We were concerned about how Bailey would react to our friends and how they would feel about him. As I've already stated, he's 120# and has a huge bark. Looking up at him he looks like a bear. Not to worry, it was love at first sight all around. We tried to put him in the house so we could visit on the veranda, but Art caught him checking out the food on the table. After all, he's tall enough to slurp it all up. He's a good boy tho' and just nosy. We finally resorted to putting him on a cable in the yard so we could eat without pathetic dog eyes looking at us, with drool coming out of his mouth. He's such a baby!

The food was incredible, but the real pleasure was in the friendship. The hugs and the kinship gave me such joy, but also made me realize how much we miss our dear Oregon friends. We've been blessed to find kindred spirits in our lives.

Hugs to all our friends everywhere.

Thursday, July 1, 2010


I can't believe that I've talked so little about Bailey, our wonderful Akita, when he's such an important part of our lives. When we made the move to Belize, we sold our Dodge diesel pickup and bo't the Toyota because we needed the back seat for Bailey. The Dodge only had the front seat. He traveled down like a trooper, giving us lots of laughs and companionship. He loves to travel in the truck.

We rescued Bailey from the Humane Society in Bend, OR nearly 3 years ago. They figured he was 5 years old at the time. I can't figure how someone would let him go and not look for him. He's the most wonderful friend (I hate to refer to him as a dog) that either of us could want. They found him running in town and had had him for quite some time. Some think that he's part shepherd, but our daughter lived in Japan for a couple of years and she said that he looks just like the Akita's there. We don't really care.

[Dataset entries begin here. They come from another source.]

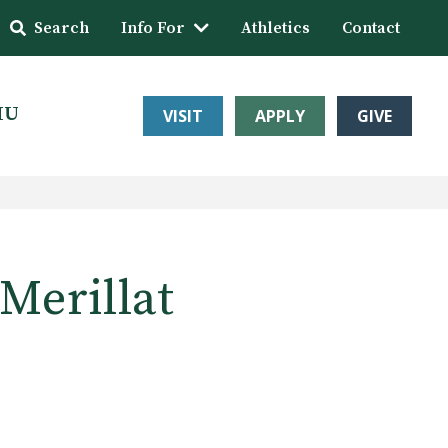
Search
Info For
Athletics
Contact
HU
VISIT
APPLY
GIVE
Merillat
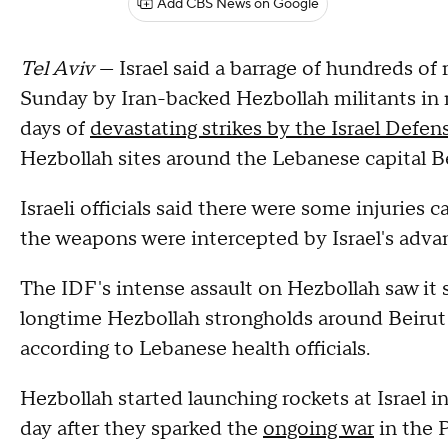
Add CBS News on Google
Tel Aviv
— Israel said a barrage of hundreds of 
Sunday by Iran-backed Hezbollah militants in 
days of
devastating strikes by the Israel Defen
Hezbollah sites around the Lebanese capital Be
Israeli officials said there were some injuries 
the weapons were intercepted by Israel's adva
The IDF's intense assault on Hezbollah saw it 
longtime Hezbollah strongholds around Beirut 
according to Lebanese health officials.
Hezbollah started launching rockets at Israel i
day after they sparked the
ongoing war
in the P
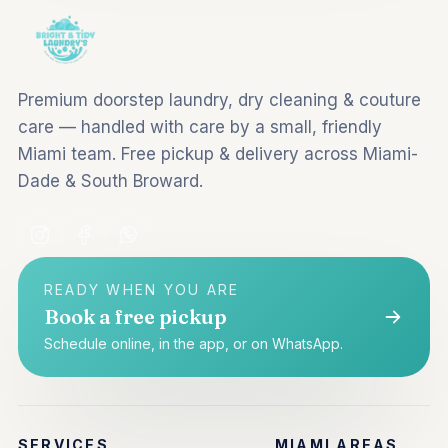
Premium doorstep laundry, dry cleaning & couture
care — handled with care by a small, friendly
Miami team. Free pickup & delivery across Miami-
Dade & South Broward.
READY WHEN YOU ARE
Book a free pickup
Schedule online, in the app, or on WhatsApp.
SERVICES
MIAMI AREAS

Bailey has bonded tightly with both of us and worries when one of us is gone. At 120#s he's quite intimidating to folks who don't know him. We felt guilty when putting up beware of dog signs, but seeing the signs and seeing him are great deterrents. Even the census taker sat at the gate, waiting for one of us to come out. We don't tell folks that Bailey's really a love, altho' you can't be sure when you're gone what they'll do. He's very quiet, rarely whines or barks, but when he does bark, you'd better listen. It's huge and he's usually telling us someone, or something, is here. He's a terrific alarm system.

The one huge problem we have with him is that he's a bum. If loose, he'll wander just to see what the country looks like and then come home. We can't let him do that here because of the snakes, tarantulas, scorpions, etc. Just like with the golden frog, he wants to check it out and play with it. Consequently, we built our house with verandas all the way around and put wire around the bottom to keep him in. That's about the only freedom he gets, other than the 3 or 4 walks he gets each day.

I hate to see him age, but it's inevitable. He's getting a little gray around his muzzle and fat from inactivity. Of course, he hates the heat. It seems that his thick coat protects him from insects and I hope he's like the Arabs who dress in wool against the heat, so that his thick coat protects him.

At night he insists on sleeping near us, moving from one side of the floor to the other, always putting his head under the bed. During the morning, on the west side veranda, he'll sleep under the table and in the afternoon he'll move to under the settee on the east side. I think he's a cave dweller at heart.

Anyway, dear friends, I hope you enjoy meeting this very important member of my family.